I have a homework question that is asking me to find the area that lies:
- Inside the curve $r=2+cos(2\theta)$
- But outside the curve $r=2+sin(\theta)$
I think I'm supposed to be using a double integral to solve this (the chapter was on multiple integrals, so I don't think I should use the $\frac{1}{2}\int thing $). For the region R, I think I should use $2+sin(\theta)\le r \le 2+cos(2\theta)$
So, for the final integral, I have:
$$A=\int_{0}^{2\pi}\int_{2+sin(\theta)}^{2+cos(2\theta)}rdrd\theta$$
I'm not sure what, but it seems wrong, especially since I don't really have an integrand (aside from the $rdrd\theta$). Would this be correct or what would I use?
Best Answer
There isn't much difference between doing area integration in polar coordinates as a double integral and in the way you may have encountered it earlier in single-variable calculus. It is still important to have an idea of what the regions look like (here, you have a limacon and a "peanut").
Your radial portion is correct, but you really need to look at the angles where the curves intersect: you'll want to solve $ \ 2 + \sin \theta \ = \ 2 + \cos (2 \theta)$ to get the range of angle integration. There are two zones to cover, but you can make use of symmetry here and just integrate over one of them.
The red curve is the limacon $2 + \sin\theta$ , the blue curve, $2 + \cos(2 \theta)$ .

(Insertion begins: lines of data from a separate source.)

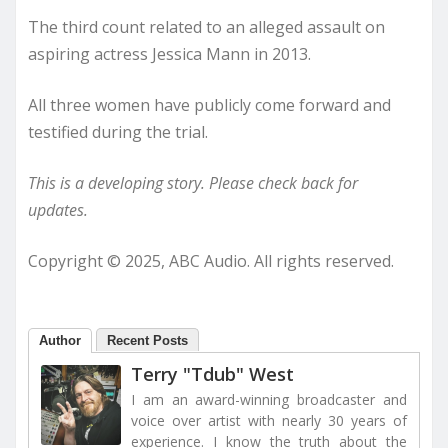
The third count related to an alleged assault on
aspiring actress Jessica Mann in 2013.
All three women have publicly come forward and
testified during the trial.
This is a developing story. Please check back for
updates.
Copyright © 2025, ABC Audio. All rights reserved.
Author
Recent Posts
Terry "Tdub" West
I am an award-winning broadcaster and
voice over artist with nearly 30 years of
experience. I know the truth about the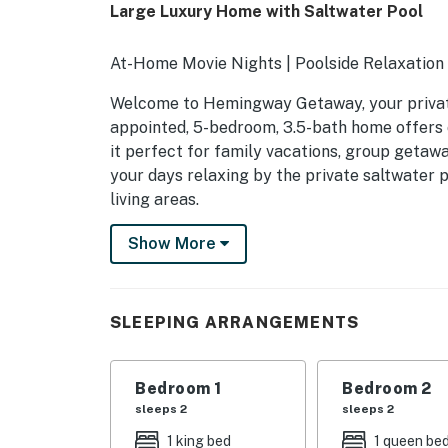
Large Luxury Home with Saltwater Pool
At-Home Movie Nights | Poolside Relaxation |
Welcome to Hemingway Getaway, your private 
appointed, 5-bedroom, 3.5-bath home offers 
it perfect for family vacations, group getawa
your days relaxing by the private saltwater p
living areas.
-- THE PROPERTY --
Show More
SLEEPING ARRANGEMENTS
- Bedroom 1: 1 king bed
SLEEPING ARRANGEMENTS
- Bedroom 2: 1 queen bed
Bedroom 1
Bedroom 2
- Bedroom 3: 1 full bed
sleeps 2
sleeps 2
- Bedroom 4: 1 full bed
1 king bed
1 queen be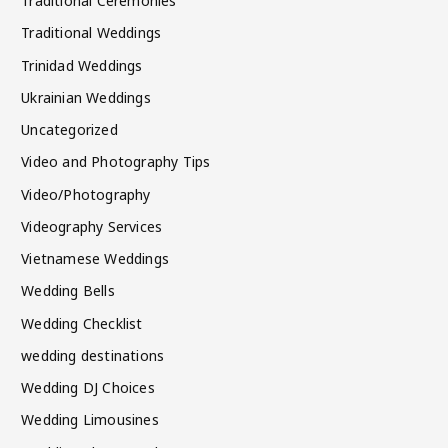
Traditional Ceremonies
Traditional Weddings
Trinidad Weddings
Ukrainian Weddings
Uncategorized
Video and Photography Tips
Video/Photography
Videography Services
Vietnamese Weddings
Wedding Bells
Wedding Checklist
wedding destinations
Wedding DJ Choices
Wedding Limousines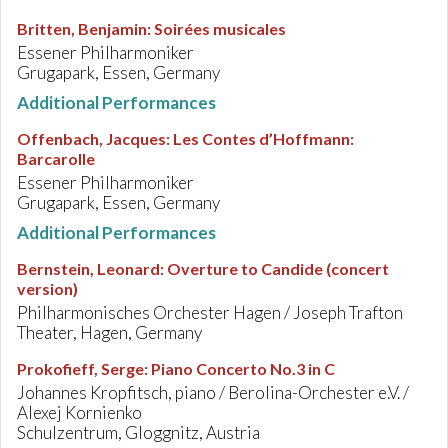
Britten, Benjamin
:
Soirées musicales
Essener Philharmoniker
Grugapark, Essen, Germany
Additional Performances
Offenbach, Jacques
:
Les Contes d’Hoffmann:
Barcarolle
Essener Philharmoniker
Grugapark, Essen, Germany
Additional Performances
Bernstein, Leonard
:
Overture to Candide (concert
version)
Philharmonisches Orchester Hagen / Joseph Trafton
Theater, Hagen, Germany
Prokofieff, Serge
:
Piano Concerto No.3 in C
Johannes Kropfitsch, piano / Berolina-Orchester e.V. /
Alexej Kornienko
Schulzentrum, Gloggnitz, Austria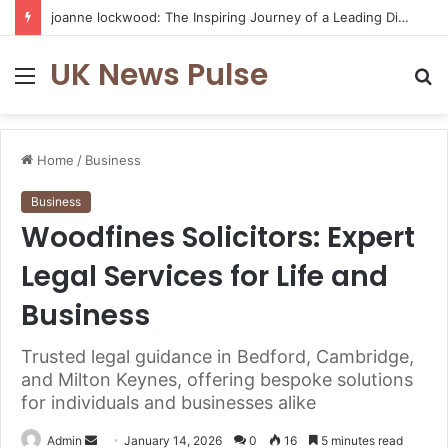
joanne lockwood: The Inspiring Journey of a Leading Diversity and Inclusion Expert Transforming Workplace Culture
UK News Pulse
Menu
S
fo
Home
/
Business
Business
Woodfines Solicitors: Expert
Legal Services for Life and
Business
Trusted legal guidance in Bedford, Cambridge,
and Milton Keynes, offering bespoke solutions
for individuals and businesses alike
Send
Admin
January 14, 2026
0
16
5 minutes read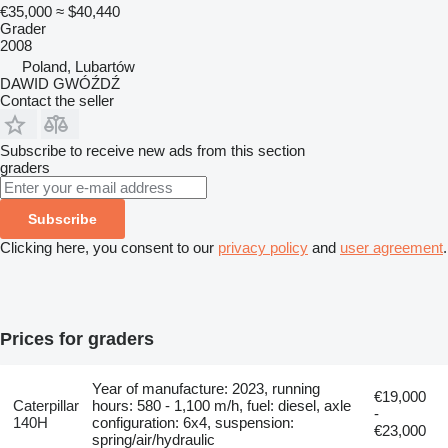
€35,000
≈ $40,440
Grader
2008
Poland, Lubartów
DAWID GWÓŹDŹ
Contact the seller
Subscribe to receive new ads from this section
graders
Subscribe
Clicking here, you consent to our
privacy policy
and
user agreement
.
Prices for graders
Year of manufacture: 2023, running
€19,000
Caterpillar
hours: 580 - 1,100 m/h, fuel: diesel, axle
-
140H
configuration: 6x4, suspension:
€23,000
spring/air/hydraulic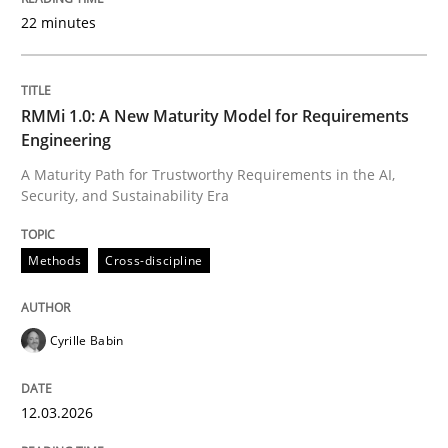
22 minutes
Written by
Cyrille Babin
12. March 2026 · 9 minutes read
RMMi 1.0: A New Maturity Model for Requirements
Engineering
READ ARTICLE
A Maturity Path for Trustworthy Requirements in the AI,
Security, and Sustainability Era
Practice
Cross-discipline
Methods
Cross-discipline
AI Assistants in Requirements Engineer
Cyrille Babin
12.03.2026
Implementation and Future Trends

Incidentally, in the integral you wrote, it's not that there is no integrand, but rather that the integrand is "1". You are doing a surface integral where all infinitesimal patches are equally "weighted" at 1 , so the result is simply the area of the region. Surface integrals with some "weighting function" $f(r,\theta)$ or $g(x,y)$ turn up in various applications.